>> start DATA PROVIDED

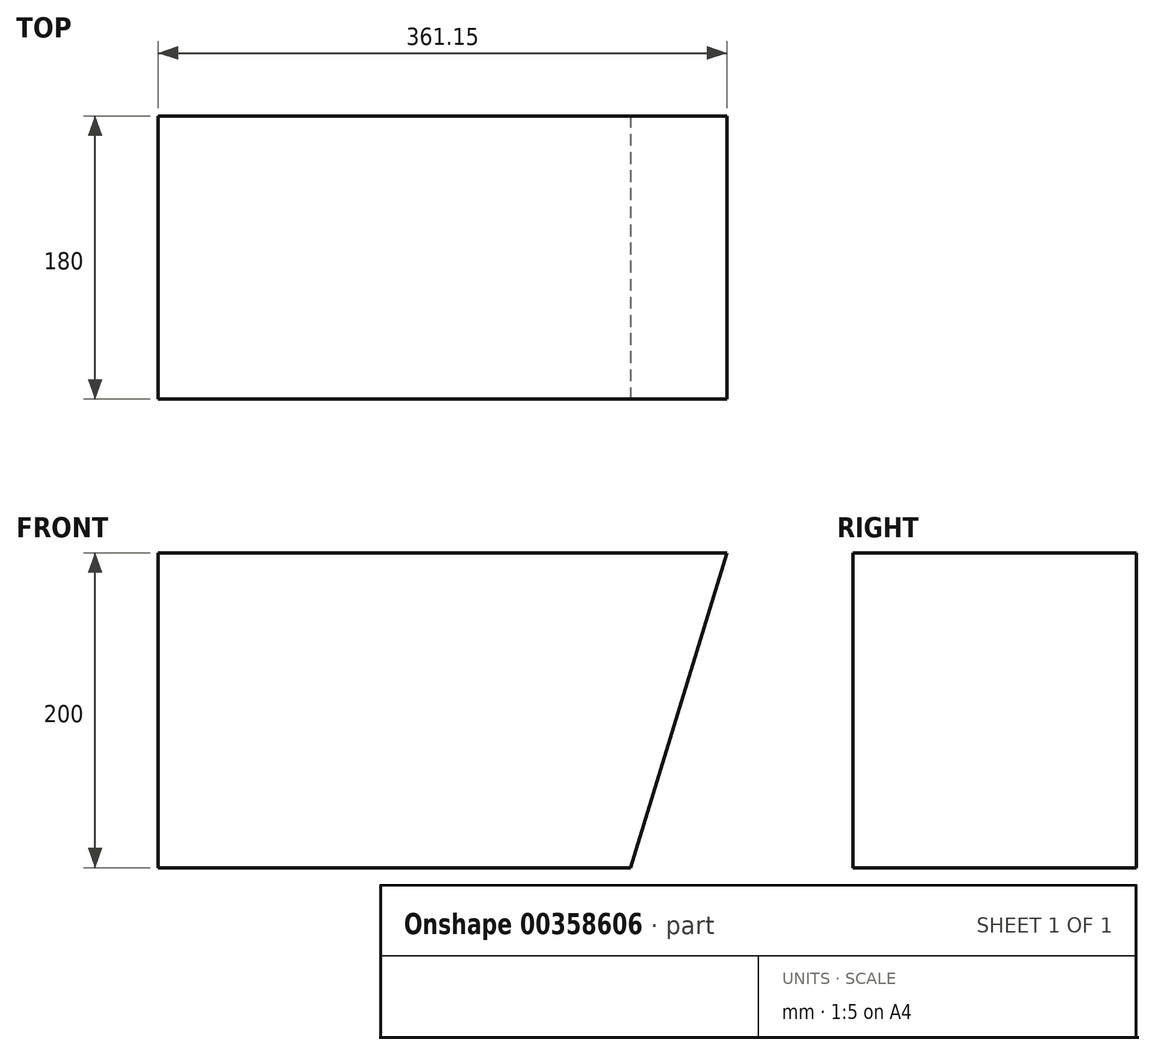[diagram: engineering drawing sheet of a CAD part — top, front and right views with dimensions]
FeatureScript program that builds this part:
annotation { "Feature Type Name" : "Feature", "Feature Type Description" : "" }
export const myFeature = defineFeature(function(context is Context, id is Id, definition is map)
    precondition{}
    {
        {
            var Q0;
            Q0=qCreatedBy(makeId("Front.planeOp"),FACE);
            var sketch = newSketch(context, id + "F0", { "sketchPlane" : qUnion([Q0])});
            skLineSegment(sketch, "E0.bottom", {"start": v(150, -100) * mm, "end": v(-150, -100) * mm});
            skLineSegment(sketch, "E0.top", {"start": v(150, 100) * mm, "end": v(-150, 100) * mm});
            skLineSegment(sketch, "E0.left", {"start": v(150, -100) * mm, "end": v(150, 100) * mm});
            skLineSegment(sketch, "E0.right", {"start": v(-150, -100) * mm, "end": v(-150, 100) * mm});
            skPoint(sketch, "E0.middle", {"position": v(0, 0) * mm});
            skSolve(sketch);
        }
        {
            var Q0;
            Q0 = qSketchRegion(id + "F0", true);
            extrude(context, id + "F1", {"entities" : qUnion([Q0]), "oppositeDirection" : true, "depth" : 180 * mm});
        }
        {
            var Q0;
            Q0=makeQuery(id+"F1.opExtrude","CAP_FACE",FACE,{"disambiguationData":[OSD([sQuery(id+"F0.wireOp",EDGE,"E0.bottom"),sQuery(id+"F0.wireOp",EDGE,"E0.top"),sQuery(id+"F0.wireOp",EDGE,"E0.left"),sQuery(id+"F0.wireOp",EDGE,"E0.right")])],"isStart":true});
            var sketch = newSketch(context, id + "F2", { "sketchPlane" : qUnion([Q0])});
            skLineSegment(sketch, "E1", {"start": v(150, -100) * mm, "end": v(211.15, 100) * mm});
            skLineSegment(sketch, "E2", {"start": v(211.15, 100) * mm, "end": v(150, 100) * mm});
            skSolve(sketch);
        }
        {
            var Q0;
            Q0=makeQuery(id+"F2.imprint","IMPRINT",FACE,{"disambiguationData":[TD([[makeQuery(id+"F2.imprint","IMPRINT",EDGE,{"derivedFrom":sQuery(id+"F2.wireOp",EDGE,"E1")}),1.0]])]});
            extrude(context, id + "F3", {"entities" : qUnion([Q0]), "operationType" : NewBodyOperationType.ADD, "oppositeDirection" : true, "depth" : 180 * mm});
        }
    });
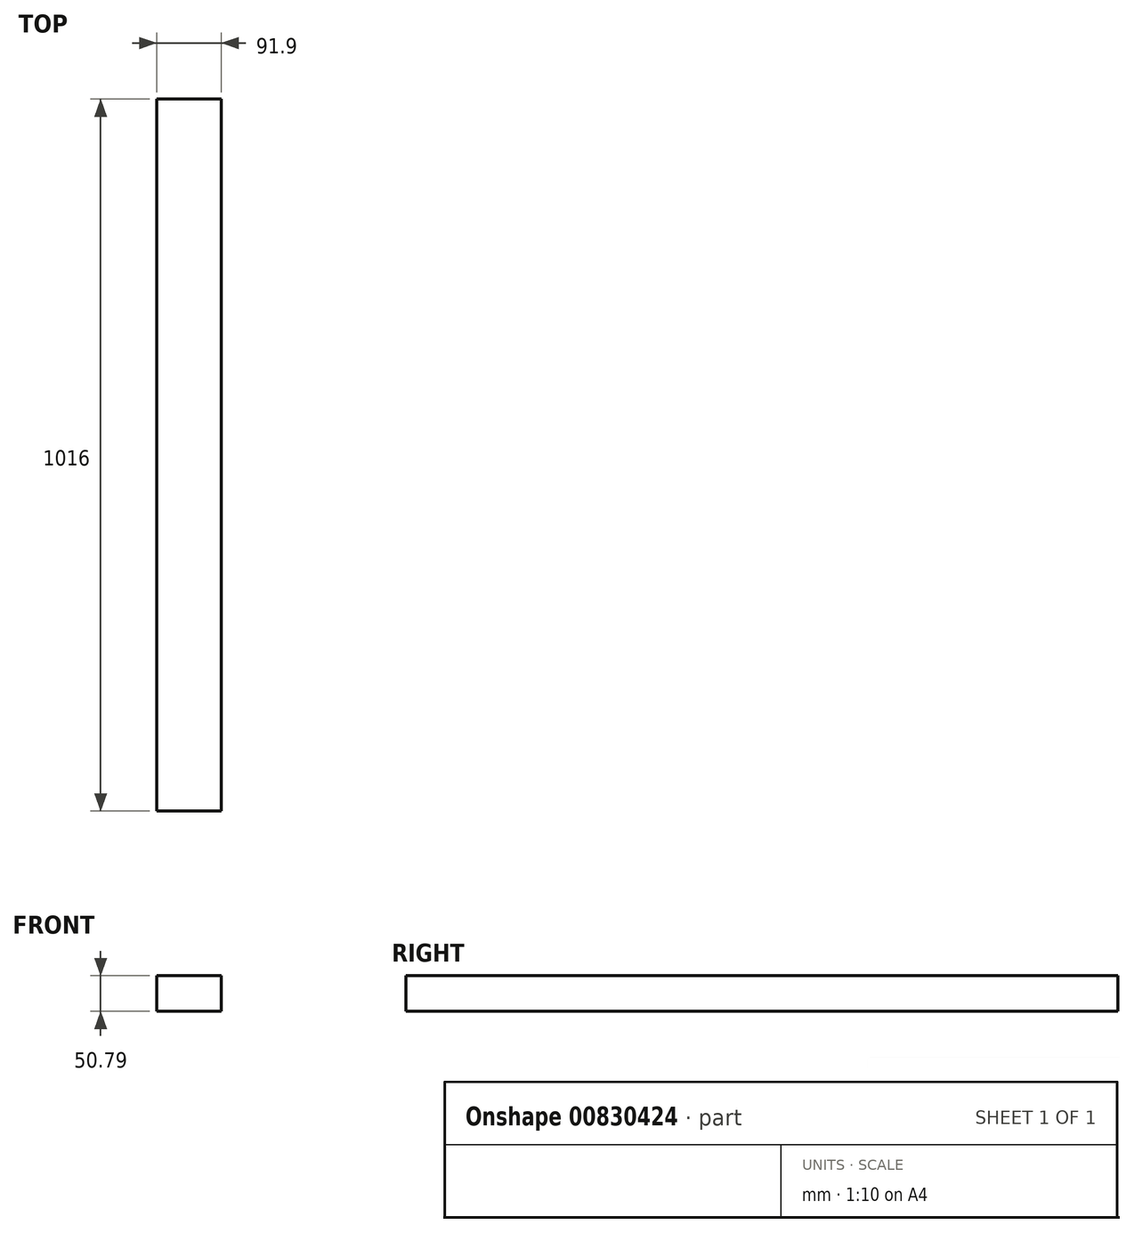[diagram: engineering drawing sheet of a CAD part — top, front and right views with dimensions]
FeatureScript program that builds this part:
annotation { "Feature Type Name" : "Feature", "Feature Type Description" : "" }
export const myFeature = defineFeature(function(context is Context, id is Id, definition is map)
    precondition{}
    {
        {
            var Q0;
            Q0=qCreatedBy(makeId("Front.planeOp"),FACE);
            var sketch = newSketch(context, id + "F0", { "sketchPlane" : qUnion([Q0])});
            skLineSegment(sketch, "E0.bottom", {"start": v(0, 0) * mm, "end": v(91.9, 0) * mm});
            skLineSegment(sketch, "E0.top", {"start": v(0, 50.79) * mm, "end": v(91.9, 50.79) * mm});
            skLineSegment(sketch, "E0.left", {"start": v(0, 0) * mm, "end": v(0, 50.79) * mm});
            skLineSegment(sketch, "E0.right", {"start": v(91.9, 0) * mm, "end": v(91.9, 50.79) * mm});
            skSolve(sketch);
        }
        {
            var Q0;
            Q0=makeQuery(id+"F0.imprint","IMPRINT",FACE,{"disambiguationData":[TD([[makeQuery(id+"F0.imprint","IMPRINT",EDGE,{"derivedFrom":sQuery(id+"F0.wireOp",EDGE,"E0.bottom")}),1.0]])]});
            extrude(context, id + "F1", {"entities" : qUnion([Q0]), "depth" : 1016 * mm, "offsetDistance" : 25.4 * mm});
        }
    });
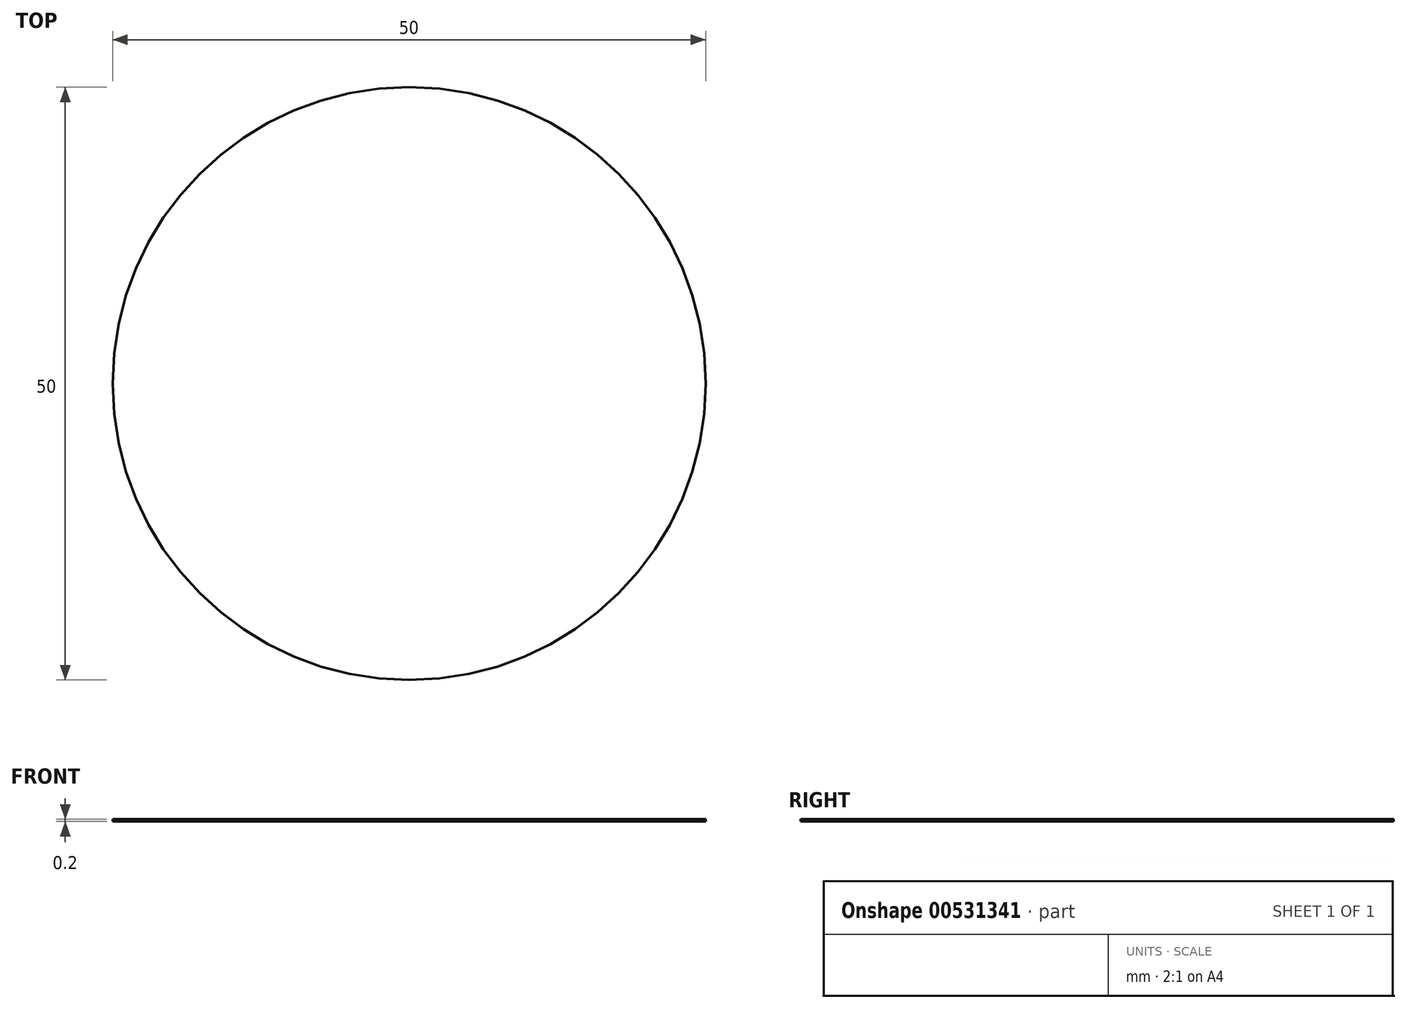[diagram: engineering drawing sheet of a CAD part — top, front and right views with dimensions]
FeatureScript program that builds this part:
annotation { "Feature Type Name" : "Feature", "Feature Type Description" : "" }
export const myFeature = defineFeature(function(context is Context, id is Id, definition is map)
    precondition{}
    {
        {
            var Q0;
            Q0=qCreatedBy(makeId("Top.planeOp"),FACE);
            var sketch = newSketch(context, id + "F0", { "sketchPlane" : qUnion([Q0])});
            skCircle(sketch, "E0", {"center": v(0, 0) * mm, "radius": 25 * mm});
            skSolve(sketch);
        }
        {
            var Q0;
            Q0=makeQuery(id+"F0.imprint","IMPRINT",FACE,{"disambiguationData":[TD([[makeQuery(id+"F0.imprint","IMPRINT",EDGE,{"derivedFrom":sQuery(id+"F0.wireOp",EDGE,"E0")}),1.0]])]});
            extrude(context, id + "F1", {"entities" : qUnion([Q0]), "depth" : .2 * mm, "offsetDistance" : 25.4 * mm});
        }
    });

>> end DATA PROVIDED

TASK TO COMPLETE: Pull out every line of the material above that contains the string "EDGE", matching case exactly.

RESULT BELOW:
            Q0=makeQuery(id+"F1.opExtrude","CAP_FACE",FACE,{"disambiguationData":[OSD([sQuery(id+"F0.wireOp",EDGE,"E0.bottom"),sQuery(id+"F0.wireOp",EDGE,"E0.top"),sQuery(id+"F0.wireOp",EDGE,"E0.left"),sQuery(id+"F0.wireOp",EDGE,"E0.right")])],"isStart":true});
            Q0=makeQuery(id+"F2.imprint","IMPRINT",FACE,{"disambiguationData":[TD([[makeQuery(id+"F2.imprint","IMPRINT",EDGE,{"derivedFrom":sQuery(id+"F2.wireOp",EDGE,"E1")}),1.0]])]});
            Q0=makeQuery(id+"F0.imprint","IMPRINT",FACE,{"disambiguationData":[TD([[makeQuery(id+"F0.imprint","IMPRINT",EDGE,{"derivedFrom":sQuery(id+"F0.wireOp",EDGE,"E0.bottom")}),1.0]])]});
            Q0=makeQuery(id+"F0.imprint","IMPRINT",FACE,{"disambiguationData":[TD([[makeQuery(id+"F0.imprint","IMPRINT",EDGE,{"derivedFrom":sQuery(id+"F0.wireOp",EDGE,"E0")}),1.0]])]});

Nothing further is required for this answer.